For whom they like to see whole code, please refer to this address: http://codepaste.net/4ucvsw it is not perfect but I am working on it.
Question 4: The code guide says :
Because the fastest way to search for a particular item is to use a
binary search, you must ensure that the items in the collection are in
sorted order at all times. This won't be as hard to achieve as it may
seem. When you insert a new item, you can assume the array you are
inserting it into is already sorted. So all you need to do is find the
position in the array where the new item belongs, shift everything
greater than the new item one slot to the right, and insert the new
item. This is called insertion sort.
Here is the sort method logic. I am needed to make binary search to find where a new item belongs to so I can insert the new item in that place and move the other one slot to the right.
But I am not really sure how binary search will work for me here since I am not really sure what I need to find.
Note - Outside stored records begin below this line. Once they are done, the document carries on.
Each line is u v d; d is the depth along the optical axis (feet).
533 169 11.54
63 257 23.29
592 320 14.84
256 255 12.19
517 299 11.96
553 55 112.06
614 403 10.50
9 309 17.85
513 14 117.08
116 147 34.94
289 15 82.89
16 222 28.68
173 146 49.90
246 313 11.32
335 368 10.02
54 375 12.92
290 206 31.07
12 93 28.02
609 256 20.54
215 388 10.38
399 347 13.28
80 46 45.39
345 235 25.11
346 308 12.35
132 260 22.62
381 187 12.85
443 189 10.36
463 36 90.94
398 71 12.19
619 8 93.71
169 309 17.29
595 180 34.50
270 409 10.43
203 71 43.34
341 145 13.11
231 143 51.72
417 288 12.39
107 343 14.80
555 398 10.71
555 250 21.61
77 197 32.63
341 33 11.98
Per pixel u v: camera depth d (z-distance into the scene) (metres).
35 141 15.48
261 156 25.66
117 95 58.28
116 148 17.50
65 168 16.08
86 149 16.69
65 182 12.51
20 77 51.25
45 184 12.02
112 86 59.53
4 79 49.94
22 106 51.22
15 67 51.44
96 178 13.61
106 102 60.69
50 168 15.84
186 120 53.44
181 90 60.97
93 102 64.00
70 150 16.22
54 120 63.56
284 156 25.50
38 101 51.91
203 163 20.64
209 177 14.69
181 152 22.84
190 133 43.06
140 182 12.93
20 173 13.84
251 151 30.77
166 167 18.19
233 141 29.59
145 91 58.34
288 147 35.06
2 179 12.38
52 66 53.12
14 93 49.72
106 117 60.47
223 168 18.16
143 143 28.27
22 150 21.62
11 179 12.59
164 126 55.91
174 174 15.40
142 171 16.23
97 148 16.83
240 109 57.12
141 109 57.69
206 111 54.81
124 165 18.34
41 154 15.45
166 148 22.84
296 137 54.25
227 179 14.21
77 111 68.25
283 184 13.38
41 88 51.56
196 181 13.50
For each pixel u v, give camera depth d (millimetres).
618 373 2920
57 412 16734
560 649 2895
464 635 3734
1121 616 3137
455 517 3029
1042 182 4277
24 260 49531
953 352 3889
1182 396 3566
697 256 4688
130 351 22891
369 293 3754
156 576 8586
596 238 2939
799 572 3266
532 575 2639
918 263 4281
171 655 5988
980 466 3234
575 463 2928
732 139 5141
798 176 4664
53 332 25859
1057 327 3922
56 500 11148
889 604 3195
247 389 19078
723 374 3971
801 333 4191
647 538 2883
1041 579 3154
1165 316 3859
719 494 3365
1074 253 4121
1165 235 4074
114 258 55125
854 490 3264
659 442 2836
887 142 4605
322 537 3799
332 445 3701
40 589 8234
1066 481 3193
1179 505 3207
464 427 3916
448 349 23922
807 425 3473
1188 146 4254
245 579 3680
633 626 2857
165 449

I am given the item to add not the item to find. Instead what I think is to compare each element with the one I need to add and when I find the last smaller and first greater item, then I will get the first greater item's index, move them to the right and add new item at the index.
Question 3:
The fact is that every collection works with a predefined comparator, which is implicitly defined on the E, so that every class that will be used to concretize the type parameter E should implement Comparable<E>. The compare method you are looking for natural ordering is the method
int compareTo(E other)
that must be implemented by the classes that you are going to use with your data structure. Since your work is not related to defining classes to be used with your collection but just the collection itself what you are going to do it to have
public class MySortedSet<E> ... {
private Comparator<? super E> _comparator;
public int innerCompare(E e1, E e2)
{
if (_comparator != null)
return _comparator.compare(e1,e2);
else
return e1.compareTo(e2);
}
...
So that you'll use a custom comparator when provided, the natural one otherwise.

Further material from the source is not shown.